The present invention relates to an ultrasonic transmission/reception method, ultrasonic transmission/reception apparatus, ultrasonic imaging method and ultrasonic imaging apparatus, and particularly to an ultrasonic transmission/reception method, ultrasonic transmission/reception apparatus, ultrasonic imaging method and ultrasonic imaging apparatus for imaging an object into which an ultrasonic contrast agent is injected.
In ultrasonic imaging, an echo of ultrasound transmitted into an object is used to capture a tomographic image, and the image is displayed as a B-mode image. Moreover, a Doppler shift of the ultrasonic echo is used to capture a dynamic image of blood flow etc., and the image is displayed as a color Doppler image.

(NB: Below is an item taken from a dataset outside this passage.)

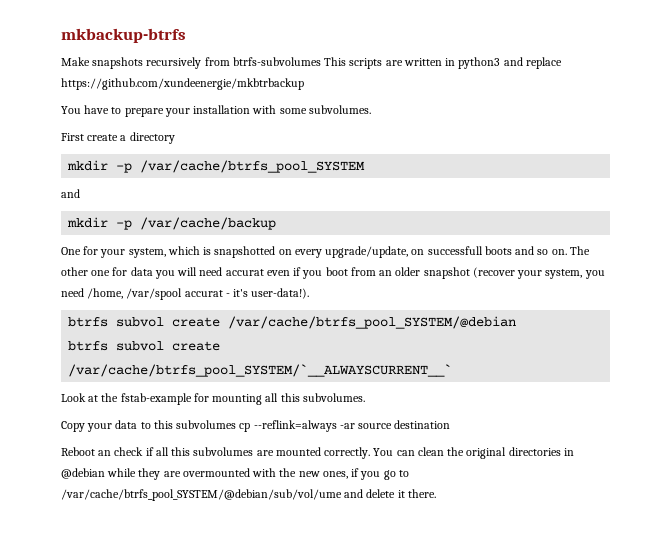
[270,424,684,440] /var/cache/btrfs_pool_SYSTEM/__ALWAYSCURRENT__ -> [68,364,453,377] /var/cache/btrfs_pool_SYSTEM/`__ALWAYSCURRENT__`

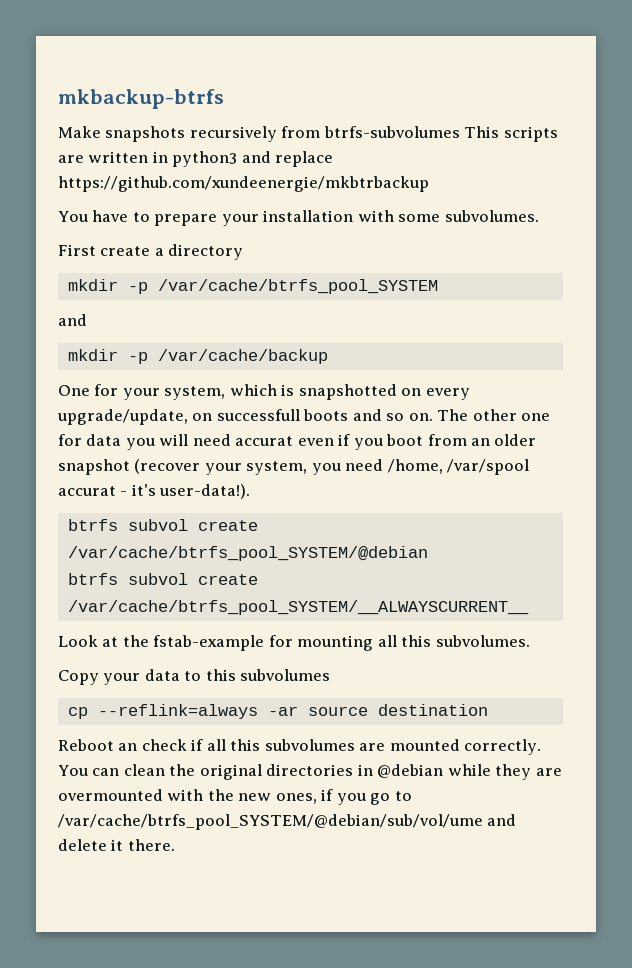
[68,364,453,377] /var/cache/btrfs_pool_SYSTEM/`__ALWAYSCURRENT__` -> [67,600,529,615] /var/cache/btrfs_pool_SYSTEM/__ALWAYSCURRENT__
(237, 424) none -> (331, 675) //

When the signal intensity of the echo needs to be increased, a region of interest (ROI) is infused with a contrast agent using the blood flow. The contrast agent is a collection of microscopic bubbles having a diameter of several micrometers.
Such a contrast agent is broken up and disappears when exposed to ultrasound having a sound pressure greater than a certain level and will generate no echo next time. Therefore, the next imaging is performed after the contrast agent has again reached the site being imaged.
For this reason, the ultrasonic imaging using the contrast agent performs intermittent image capture (scanning) with a pause period of, for example, from several seconds to several tens of seconds after every imaging. Each tomographic image obtained from the scanning is displayed as a freeze image and is updated every time the next scanning image is obtained.
In order to make it possible to observe the state of the imaged site in real time during the pause period, the same region is imaged using ultrasound having a sound pressure reduced to a degree such that it does not break the contrast agent.
However, the image captured using the ultrasound having a sound pressure reduced to a degree such that the it does not break the contrast agent has poor quality because of the low SNR (signal-to-noise ratio) of the echo received signal.